[Given information]
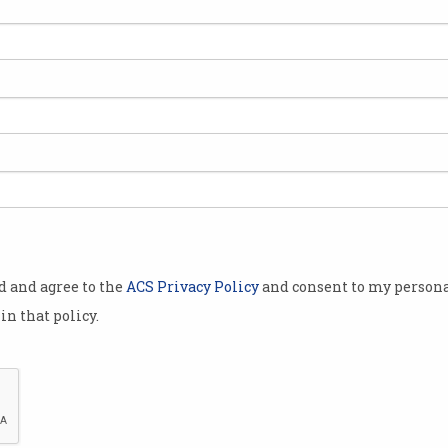
t
Loot boxes: gambling or
gaming?
Government announces senate
inquiry into paid loot boxes in
video games.
od and agree to the
ACS Privacy Policy
and consent to my persona
in that policy.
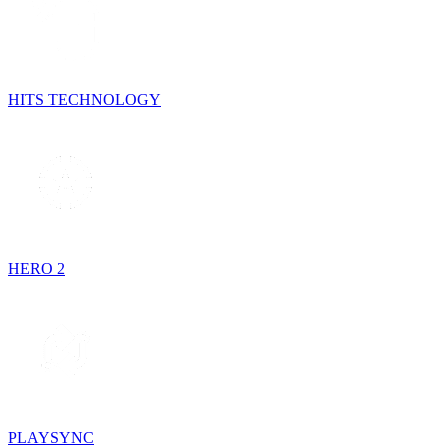
HITS TECHNOLOGY
HERO 2
PLAYSYNC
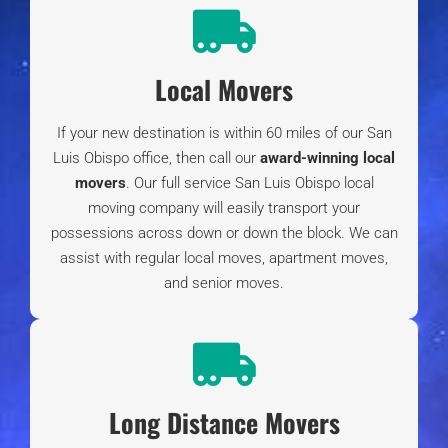
Living in Cambria CA Ultimate Guide
| What to
Know About Moving to Cambria California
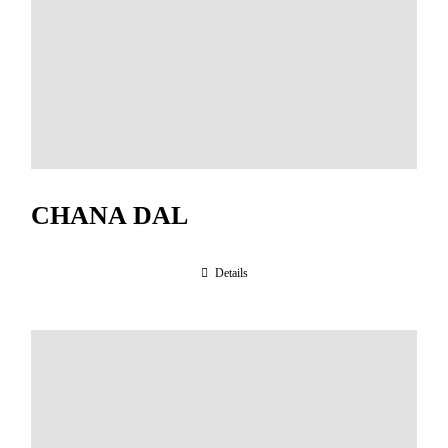
CHANA DAL
Details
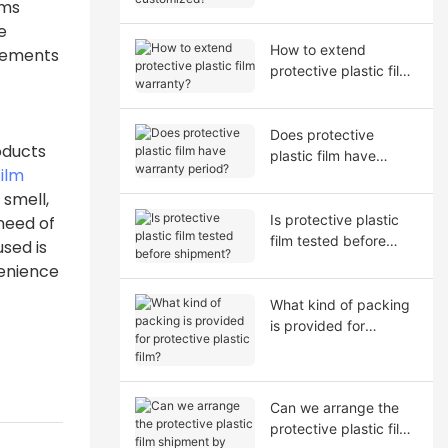
oms
e
How to extend
irements
protective plastic film
warranty?
Does protective
oducts
plastic film have
film
warranty period?
 smell,
Is protective plastic
need of
film tested before
sed is
shipment?
venience
What kind of packing
is provided for
protective plastic film?
Can we arrange the
protective plastic film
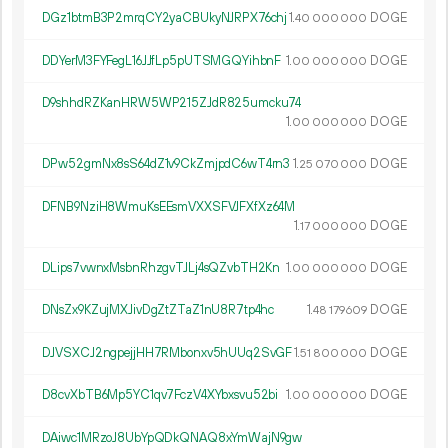
DGz1btmB3P2mrqCY2yaCBUkyNJRPX76chj
1.
DOGE
40
000
000
DDYerM3FYFegL16JJfLp5pUTSMGQYihbnF
1.
DOGE
00
000
000
D9shhdRZKanHRW5WP215ZJdR825umcku74
1.
DOGE
00
000
000
DPw52gmNx8sS64dZ1v9CkZmjpdC6wT4rn3
1.
DOGE
25
070
000
DFNB9NziH8WmuKsEEsmVXXSFVJFXfXz64M
1.
DOGE
17
000
000
DLips7vwnxMsbnRhzgvTJLj4sQZvbTH2Kn
1.
DOGE
00
000
000
DNsZx9KZujMXJivDgZtZTaZ1nU8R7tp4hc
1.
DOGE
48
179
609
DJVSXCJ2ngpejjHH7RMbonxv5hUUq2SvGF
1.
DOGE
51
800
000
D8cvXbTB6Mp5YC1qv7FczV4XYbxsvu52bi
1.
DOGE
00
000
000
DAiwc1MRzoJ8UbYpQDkQNAQ8xYmWajN9gw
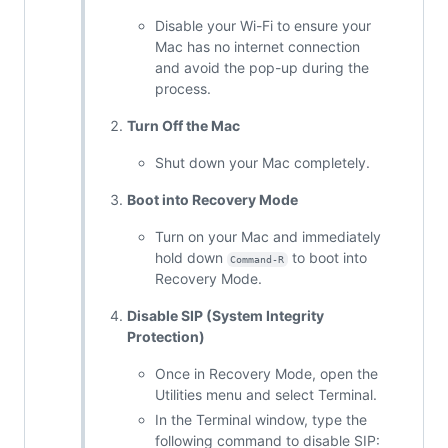
Disable your Wi-Fi to ensure your
Mac has no internet connection
and avoid the pop-up during the
process.
Turn Off the Mac
Shut down your Mac completely.
Boot into Recovery Mode
Turn on your Mac and immediately
hold down
to boot into
Command-R
Recovery Mode.
Disable SIP (System Integrity
Protection)
Once in Recovery Mode, open the
Utilities menu and select Terminal.
In the Terminal window, type the
following command to disable SIP:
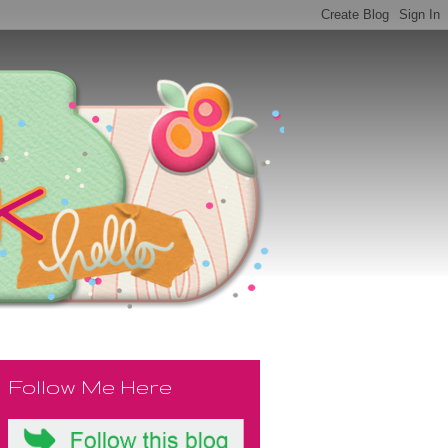
Follow Me Here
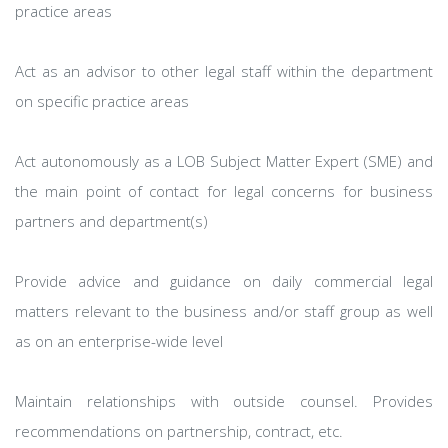
practice areas
Act as an advisor to other legal staff within the department
on specific practice areas
Act autonomously as a LOB Subject Matter Expert (SME) and
the main point of contact for legal concerns for business
partners and department(s)
Provide advice and guidance on daily commercial legal
matters relevant to the business and/or staff group as well
as on an enterprise-wide level
Maintain relationships with outside counsel. Provides
recommendations on partnership, contract, etc.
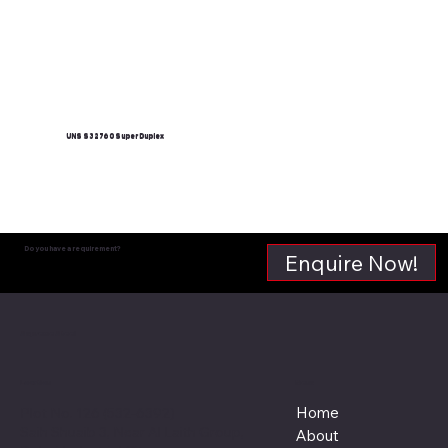
UNS S32760 Super Duplex
Read More
Do you have a requirement?
Enquire Now!
Supreme Steel
Menu
Location
Home
Plot No. 126 (532-6392)
Saih Shuaib 3, Near Al Laith Group,
About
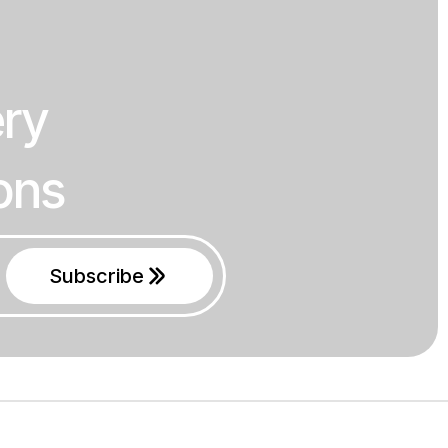
ery
ons
Subscribe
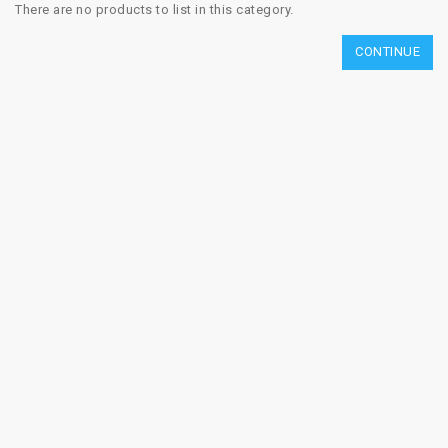
There are no products to list in this category.
CONTINUE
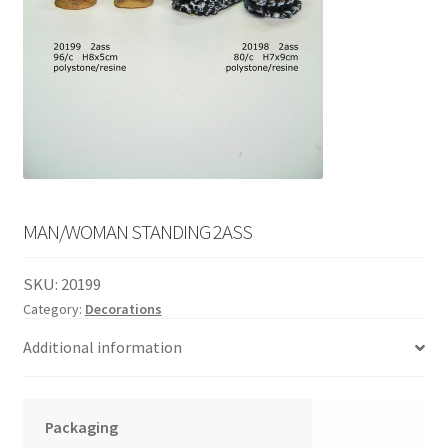
English
child
menu
MAN/WOMAN STANDING 2ASS
SKU:
20199
Category:
Decorations
Additional information
Packaging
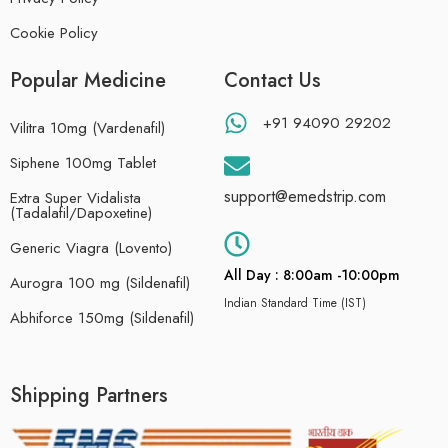
Cookie Policy
Popular Medicine
Contact Us
+91 94090 29202
Vilitra 10mg (Vardenafil)
Siphene 100mg Tablet
support@emedstrip.com
Extra Super Vidalista
(Tadalafil/Dapoxetine)
Generic Viagra (Lovento)
All Day : 8:00am -10:00pm
Aurogra 100 mg (Sildenafil)
Indian Standard Time (IST)
Abhiforce 150mg (Sildenafil)
Shipping Partners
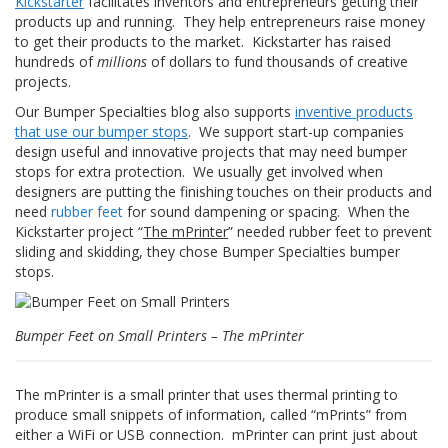
Kickstarter
facilitates inventors and entrepreneurs getting their
z
products up and running. They help entrepreneurs raise money
i
to get their products to the market. Kickstarter has raised
o
n
hundreds of
millions
of dollars to fund thousands of creative
i
projects.
Our Bumper Specialties blog also supports
inventive products
E
that use our bumper stops
. We support start-up companies
q
design useful and innovative projects that may need bumper
u
stops for extra protection. We usually get involved when
i
v
designers are putting the finishing touches on their products and
a
need
rubber feet
for sound dampening or spacing. When the
l
Kickstarter project “
The mPrinter
” needed rubber feet to prevent
e
sliding and skidding, they chose Bumper Specialties bumper
n
stops.
z
e
Bumper Feet on Small Printers – The mPrinter
S
e
r
v
The mPrinter is a small printer that uses thermal printing to
i
produce small snippets of information, called “mPrints” from
z
either a WiFi or USB connection. mPrinter can print just about
i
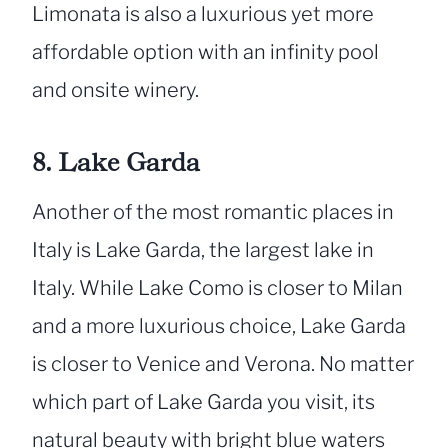
Limonata is also a luxurious yet more
affordable option with an infinity pool
and onsite winery.
8. Lake Garda
Another of the most romantic places in
Italy is Lake Garda, the largest lake in
Italy. While Lake Como is closer to Milan
and a more luxurious choice, Lake Garda
is closer to Venice and Verona. No matter
which part of Lake Garda you visit, its
natural beauty with bright blue waters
[/Given information]
Check each line above for the word "Mode" and copy every line that has it.

Boot into Recovery Mode
Recovery Mode.
Once in Recovery Mode, open the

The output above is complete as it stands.